The read mapping of CLC Genomics Workbench supports both short and long reads, it supports paired-ends reads, and it supports Sanger, 454, Solexa, Helicos, and SOLiD sequencing data.

The parameters for the assembly algorithm are.

• Gap cost: The cost of creating a gap. Setting the gap cost higher will favor fewer gaps, and fewer reads will then be assembled.
• Match score: The score of creating a match.
• Mismatch cost: The cost of creating a mismatch. Raising this value will reduce the number of reads with mismatches, and more reads will be left unassembled.
• Identity: Set minimum fraction of identity between the read and the reference sequence. If you want the reads to have e.g. at least 90% identity with the reference sequence in order to be included in the final contig, set this value to 0.9
• Length: Set minimum length fraction of a read that must match the reference sequence. Setting a value at 0,5 means that at least half the read needs to match the reference sequence for the read to be included in the final contig.

Screenshot 1: Assembly parameters.

You can read more about the assembly parameters in our Bioinformatics explained article on multiple alignments

You can specify how Non-specific matches should be treated. The concept of Non-specific matches refers to a situation where a read aligns at more than one position. In this case you have two options:

• Random: This will place the read in one of the positions randomly.
• Ignore: This will not include the read in the final contig.
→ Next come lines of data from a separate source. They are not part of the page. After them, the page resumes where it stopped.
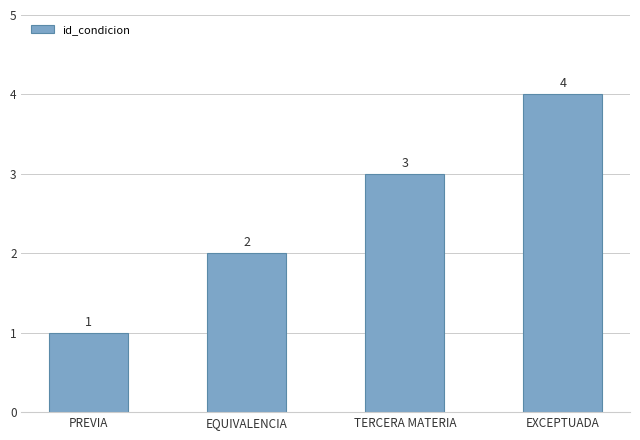

What is the label of the 4th bar from the right?

PREVIA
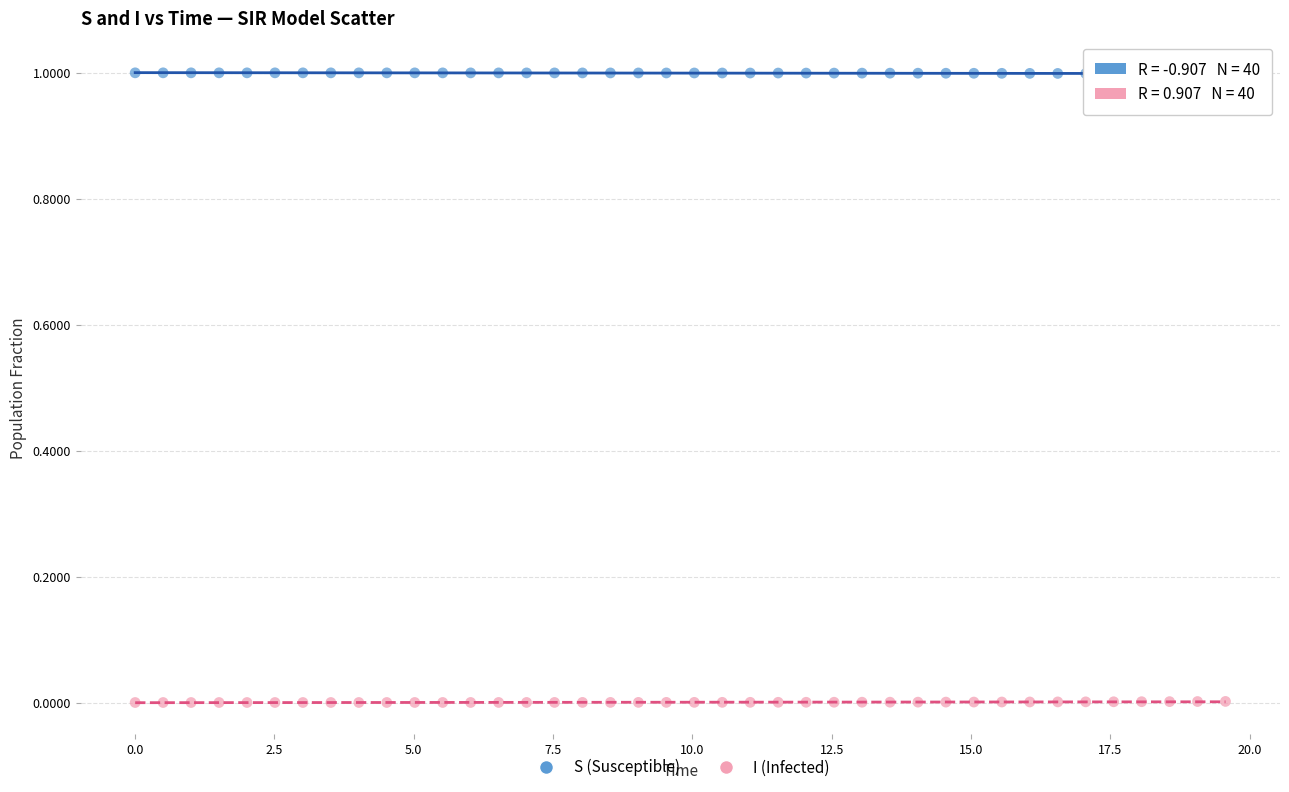

Which series reaches the maximum Y coordinate?

S (Susceptible)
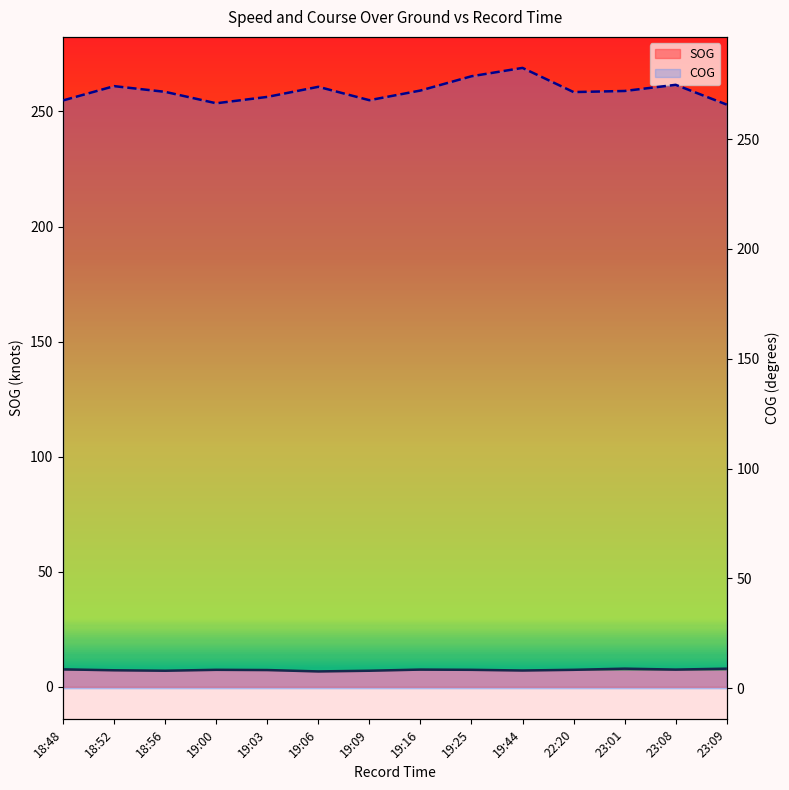

What is the label of the 5th point from the left?

19:03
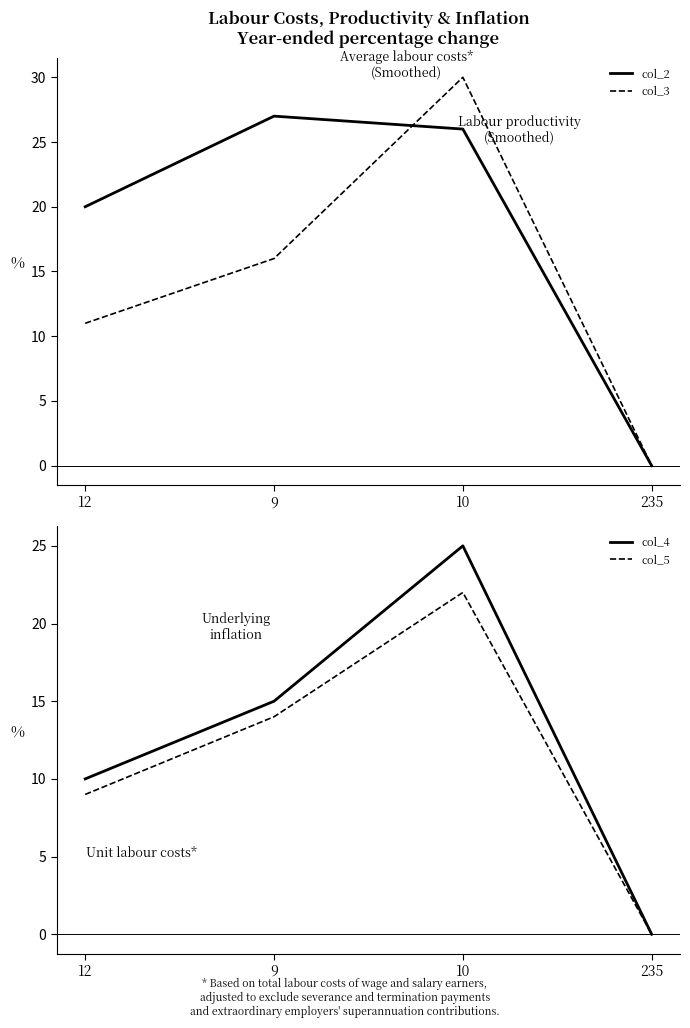

True or false: col_3 has more than 0 points higher than both neighbors.

True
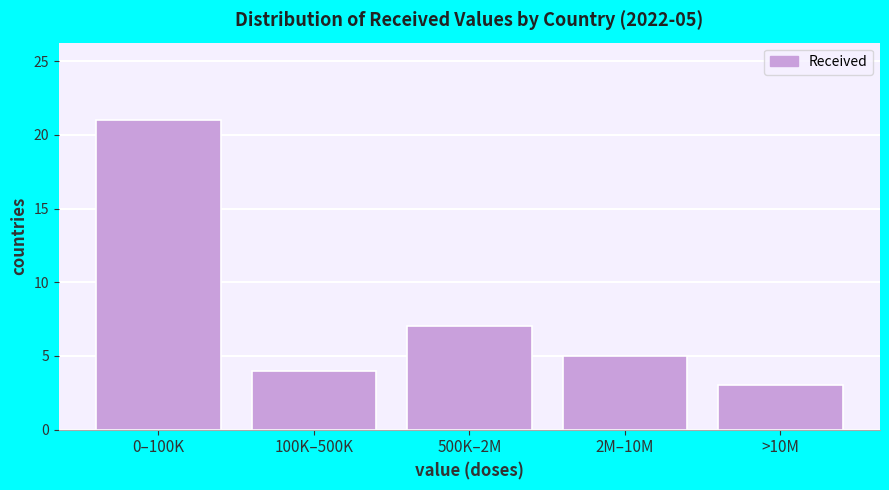

Reading right to left, what are all the values shown in this chart?

3	5	7	4	21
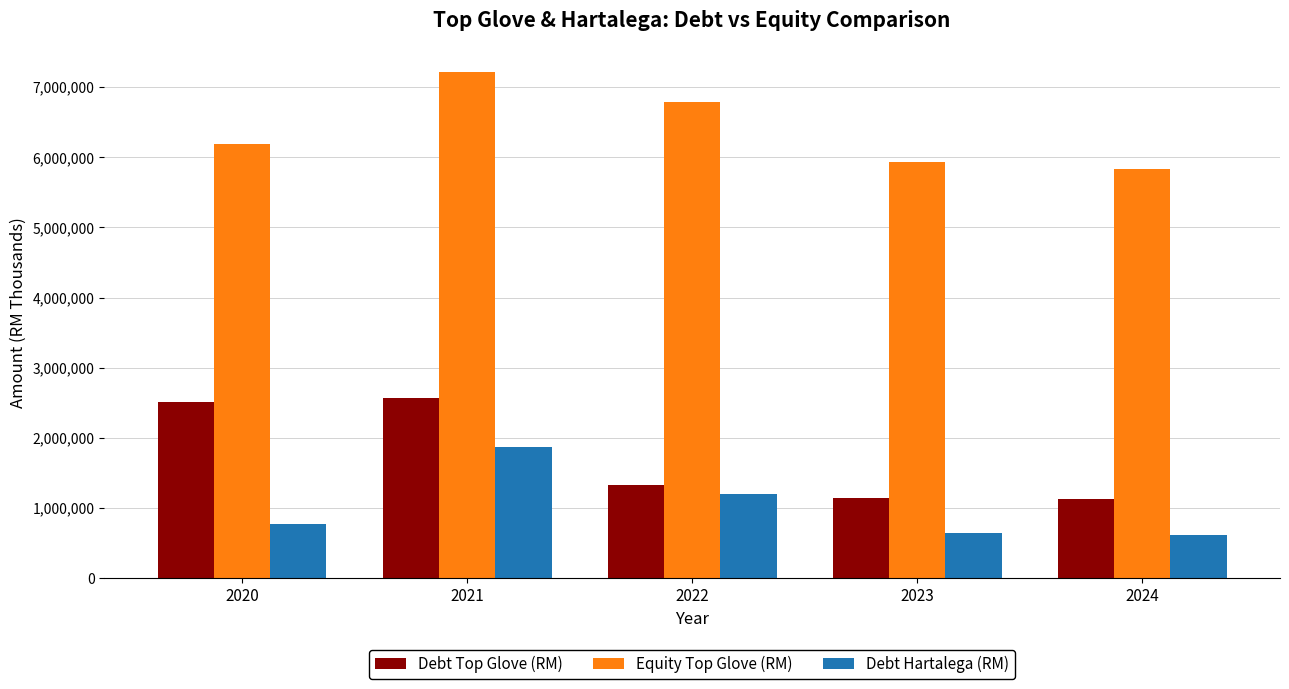

What is the value of the Debt Hartalega (RM) bar at the 3rd from the left?

1202522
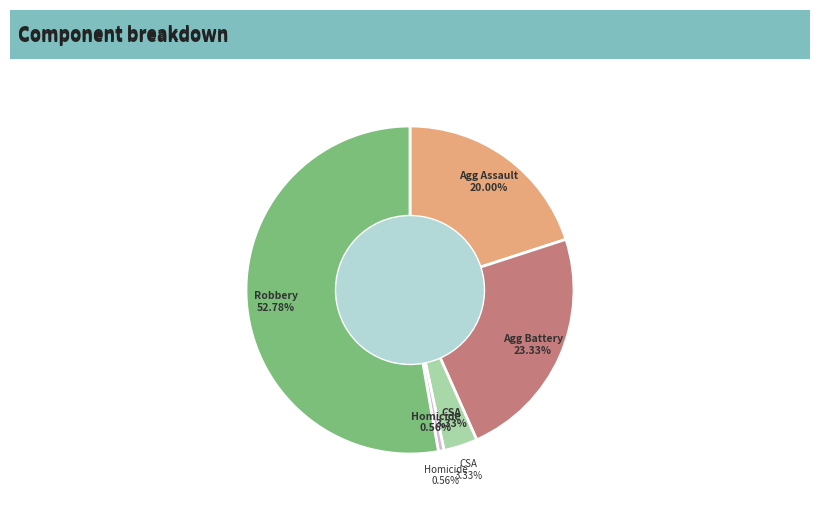

What percentage do Aggravated Assault and Criminal Sexual Assault together represent?

23.3%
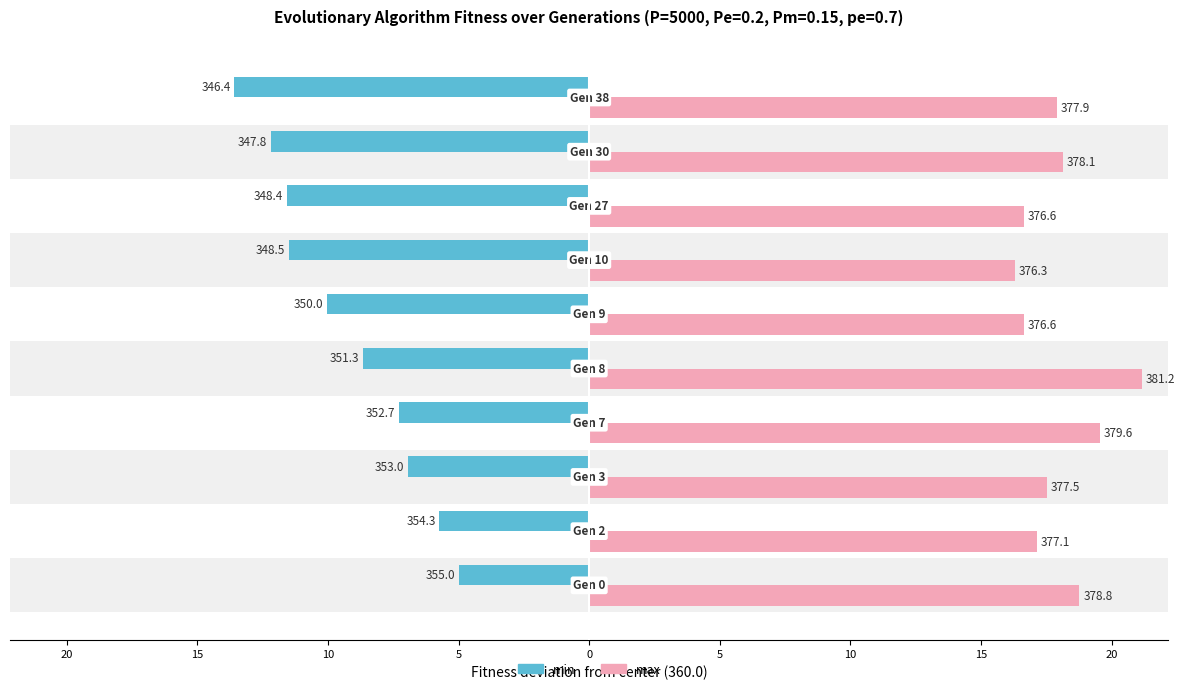

What is the difference between the maximum and second lowest values in the max series?

4.5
Screenshot 2: Conflict resolution and annotation.

If there is a conflict between reads, i.e. a position where there is disagreement about which base is correct, you can specify how the contig sequence should reflect the conflict:

• Vote (A, C, G, T): The conflict will be solved by counting instances of each nucleotide and then letting the majority decide the nucleotide in the contig.
• Unknown nucleotide (N): The contig will be assigned an 'N' character in all positions with conflicts.
• Ambiguity nucleotides (R, Y, etc.): The contig will display an ambiguity nucleotide reflecting the different nucleotides found in the reads.

For the paired-ends reads, the user specifies a distance interval between the two sequences in a pair. This will be used for the assembly process to determine how far it can expect the two reads to be from each other.